Vejo essas questões todas muito em alta em São Paulo, mas ao mesmo tempo, com a internet, a cena vai além da localização geográfica. Há muito pouco tempo atrás tínhamos a maioria dos selos de música independente sendo conduzidos por homens, mas hoje isso mudou. Por exemplo, o selo que lançou o EP da Papisa, o PWR Records, foi fundado por mulheres e é de Recife. Temos a Sêla, agência e produtora, o Banana Records, iniciativas como o Girls Rock Camp, sem contar as meninas que estão produzindo vídeo e movimentando a cena de outras maneiras.
Como a eletrônica e o pós-punk entraram no seu som você tendo uma bagagem de música brasileira anterior?
Papisa – Acho curiosa a pergunta porque, para mim, a produção da Papisa conversa bastante com meus trabalhos anteriores. Os lançamentos foram bem próximos, o disco do duo eletronico, Parati, saiu em 2015 e o do Cabana Café em 2016, mesmo ano do Papisa. Sempre priorizei o português na hora de compor e tenho bastante referência de música brasileira pra fazer melodia. Mas faz algum tempo que busco inspiração em gêneros diversos. A própria música brasileira sintetiza tanta referência que hoje é muito difícil definir exatamente seus caminhos. As baterias que gravei foram inspiradas em beats, por conta do processo da pré produção ter sido feito no computador, e isso acabou dando um pulso constante para as músicas.

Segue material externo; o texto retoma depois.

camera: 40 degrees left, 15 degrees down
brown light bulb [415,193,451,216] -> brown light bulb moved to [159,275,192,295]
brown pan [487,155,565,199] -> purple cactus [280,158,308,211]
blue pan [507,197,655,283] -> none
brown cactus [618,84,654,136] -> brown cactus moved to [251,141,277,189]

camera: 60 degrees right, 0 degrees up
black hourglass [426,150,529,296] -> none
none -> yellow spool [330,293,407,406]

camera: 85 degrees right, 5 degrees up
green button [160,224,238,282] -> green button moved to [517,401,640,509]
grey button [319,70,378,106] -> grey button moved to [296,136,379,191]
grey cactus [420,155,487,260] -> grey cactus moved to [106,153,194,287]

Eu me apaixonei pela guitarra faz pouco tempo e muito do que criei desde então foi inspirado em linha de guitarra ou na descobertas das sonoridades que ela permite. As composições tem um teor um pouco sombrio e a sonoridade também trouxe essa estética. Acho que também tem a ver com meu momento pessoal no ano passado, muitas coisas mudaram na minha vida pessoal e profissional, então tinha uma sensação pós-ruptura, com certa agressividade mas também buscando uma atmosfera climática que mexesse com as sensações, que preenchesse de alguma forma os espaços que ficaram vazios.
Que artistas da cena atual mais curte e indica?
Papisa – Tem tanta coisa rolando! Luiza Lian, Rakta, M O O N S, Katze, My Magical Glowing Lens, Camila Garófalo, Apeles, instrumentistas como a Larissa Conforto, Mônica Agena, Anna Tréa, têm me inspirado bastante ultimamente.
Em que estágio está seu álbum e qual foi sua maior preocupação ao concebê-lo, com base do que você colheu com o EP?
Papisa – Escrevi as músicas, algumas delas toco nos shows. Desde que lancei meu EP eu não parei de tocar, então agora estou respirando um pouco pra definir os caminhos de sonoridade do disco e como vai ser a produção.